Boris takes a drag of the joint too, but it does nothing to still him. He is so full of energy he cannot sit down. He looks out of the window and says,
‘Who wants to swim?’
‘I do,’ says Lara promptly.
Irakli does not respond. He can feel the vibrations of the world rising through the feet of the armchair, and he does not want to disturb them with his voice.
Boris uproots him unmercifully and carries him out of the door. They get in the elevator, Lara chanting the descending numbers of the floors and drumming them on Boris’s head. Boris still holds Irakli in his arms, and when the doors open on the ground floor he marches him out into the lobby, speeds along the corridors under the arrows saying Swimming Pool , manoeuvres through the narrow exit to the hot LA morning and, breathless, lays him down on a recliner.
‘Now get your clothes off,’ he says, pulling off his own.
Boris and Lara jump into the pool. Boris splashes exuberantly while Lara glides underwater like a stretched white seal. She comes up laughing.
‘The water’s beautiful!’ shouts Boris to Irakli, who is not moving from the chair. The heat is blazing, and he shields his eyes against the force field of the sun. There are parakeets screeching in the palm trees. The grain of his own skin is like a mesh of glistening ravines, and he can smell the sweat gathering in the crook of his elbow.
Through the heat haze, Irakli sees Lara climb on Boris’s shoulders. Boris makes like an angry bull, roaring and snorting and trying to unseat her, but she digs her feet into his flanks and has an arm locked around his head. She is high above the water in her translucent bra and panties, singing defiantly, and she swings a rodeo arm round and round in the air. They struggle against each other until Boris tips her crashing into the water, and for a moment she is lost below a whirlpool. Two parakeets swoop low over the pool, their shining bellies reflecting turquoise.
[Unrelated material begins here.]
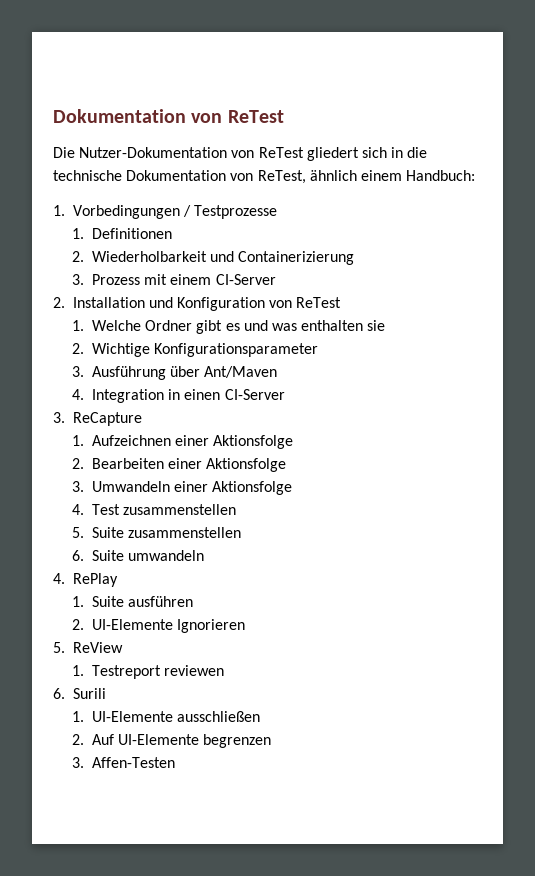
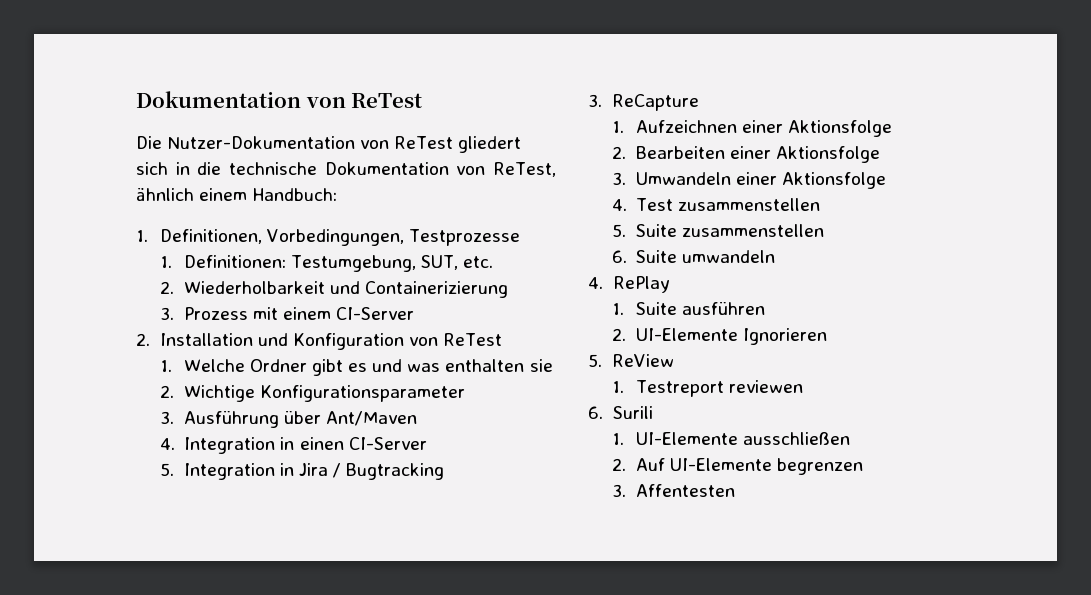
[72,205,191,219] Vorbedingungen / -> [159,229,404,246] Definitionen, Vorbedingungen,
[92,228,173,239] Definitionen -> [183,255,494,272] Definitionen: Testumgebung, SUT, etc.
(285, 394) none -> [159,463,445,480] // 5. Integration in Jira / Bugtracking
[92,757,176,768] Affen-Testen -> [635,484,735,497] Affentesten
Lara bursts through the water’s surface, puts her arms round Boris’s neck and kisses him. Irakli closes his eyes to a crack, until he sees only the curved horizon of his own cheeks.
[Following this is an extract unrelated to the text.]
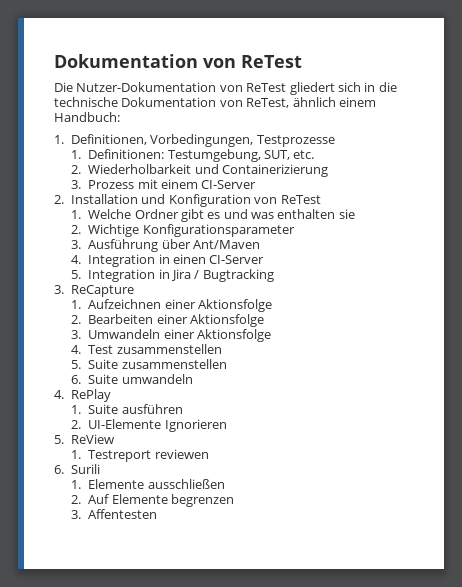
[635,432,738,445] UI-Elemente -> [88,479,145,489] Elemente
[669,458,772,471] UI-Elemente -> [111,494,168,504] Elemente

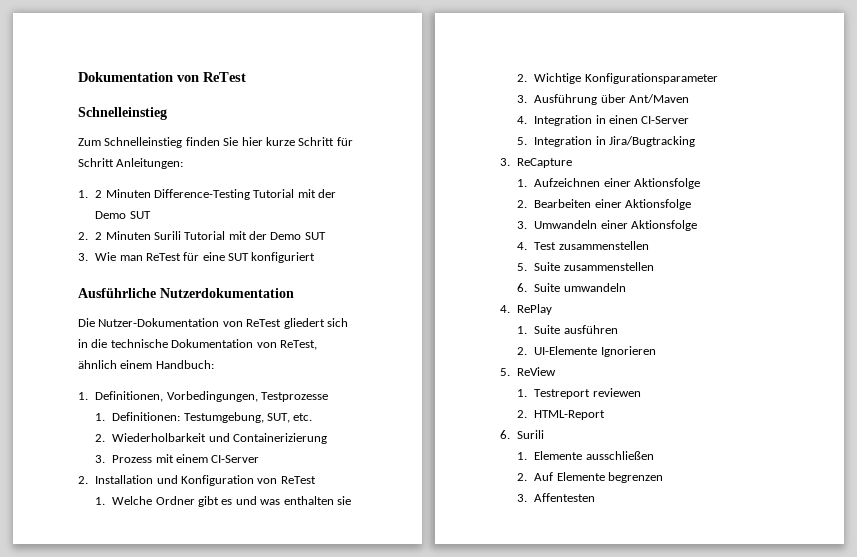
(302, 61) none -> [78,107,167,120] [78,137,353,148] [78,158,184,169] [78,189,337,200] [95,211,151,219] [78,231,326,240] [78,252,316,263] [78,288,294,298] // Schnelleinstieg // Zum Schnelleinstieg finden Sie hier kurze Schritt für Schritt Anleitungen: // 1. 2 Minuten Difference-Testing Tutorial mit der Demo SUT // 2. 2 Minuten Surili Tutorial mit der Demo SUT // 3. Wie man ReTest für eine SUT konfiguriert // Ausführliche Nutzerdokumentation
[170,269,274,282] Jira / Bugtracking -> [609,136,696,147] Jira/Bugtracking
(209, 454) none -> [517,410,606,420] // 2. HTML-Report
‘What are you doing?’ Boris shouts to him. Irakli does not answer, and Boris comes to get him. Wet-stepping over the hot stone, his shadow flashes across Irakli’s face, who flinches. Boris starts to undo Irakli’s clothes: dripping water from his hair on to his burning face and arms, he strips him down roughly to his underpants, picks him up and carries him into the pool. His torso feels clean and cool.
‘How can you be this heavy,’ Boris says.
As Irakli’s body touches the water, it turns to loam. Boris lays him with infinite gentleness on the surface, he holds him there for a long while and draws his arms so slowly away that Irakli does not know the moment when he is floating alone. Boris paddles away to intercept Lara, who is submarining from end to end.
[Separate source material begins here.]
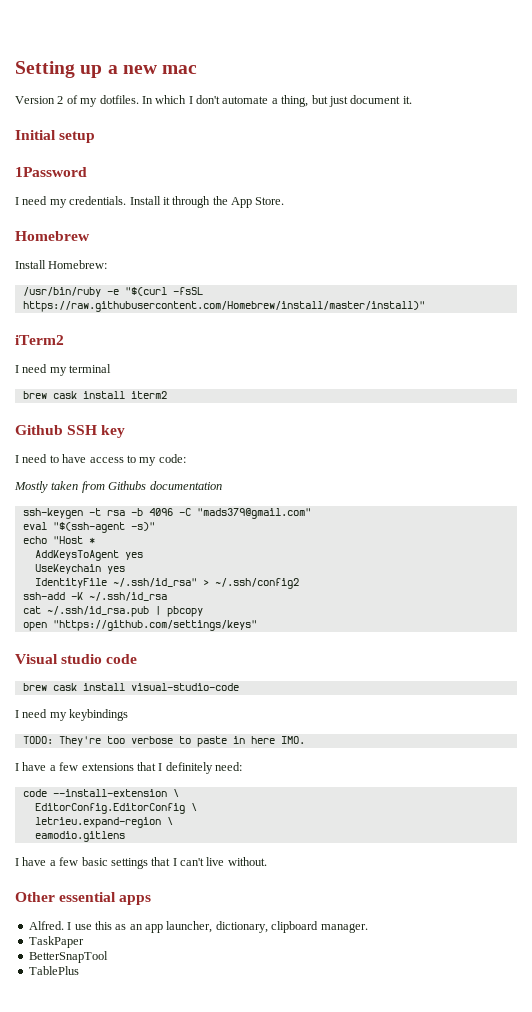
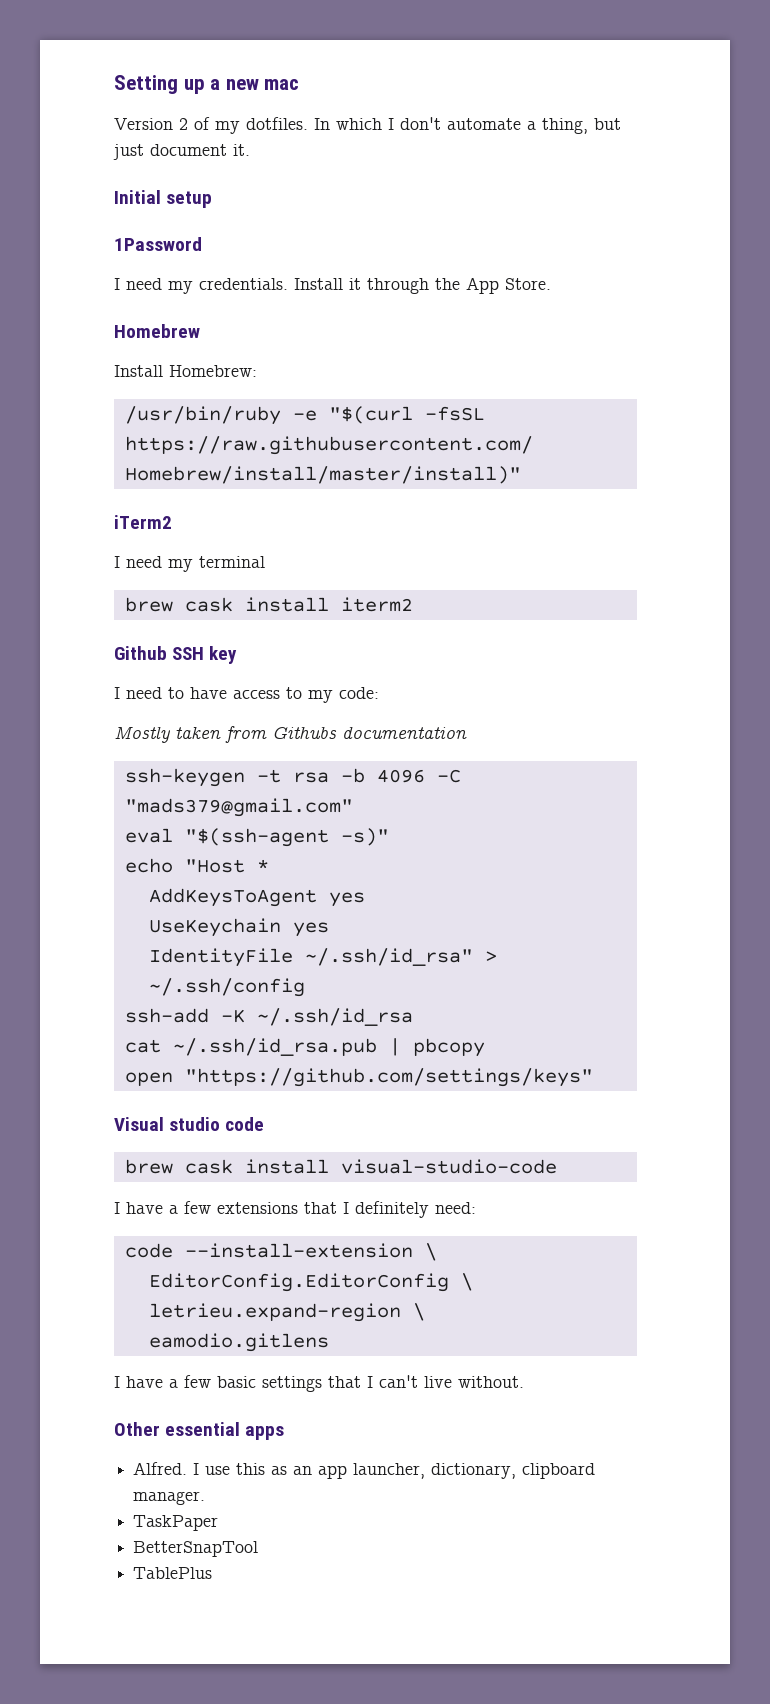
[214,578,299,589] ~/.ssh/config2 -> [148,978,305,997] ~/.ssh/config
[15,709,129,721] [22,736,305,747] // I need my keybindings // TODO: They're too verbose to paste in here IMO. -> (557, 1166) none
Irakli looks up at the hot plate of the sky, the sun lighting rainbows in his eyelashes. Around him, the white water is duned with lapping blue, and it closes in a creeping tickle over his still-dry stomach. His ears are submerged and all the sounds are deep. He hears the protest of liquid as Lara and Boris fall over each other again, and the altered sound of their distant cries. With washed eyeballs he has new focus, and sees eagles circling in the remote sky — but then the surface floods over, and the palm trees turn molten. He closes his eyes and feels himself drift, his limbs outstretched, and eternity just around the corner. The water removes the impact from things, extracts their sound and colour, and soothes them all.
There’s something amazing about this kind of sleep. There is nothing so calm as the muffled deep.
He is suddenly uprooted again.
‘Breathe!’ shouts Boris in terror, dragging him out with adrenalin strength and laying him on the side of the pool. He slaps his face first one way then the other.
Irakli opens his eyes. He wants to say I’m fine, but he is seized with coughing, and chlorine water pours out of him.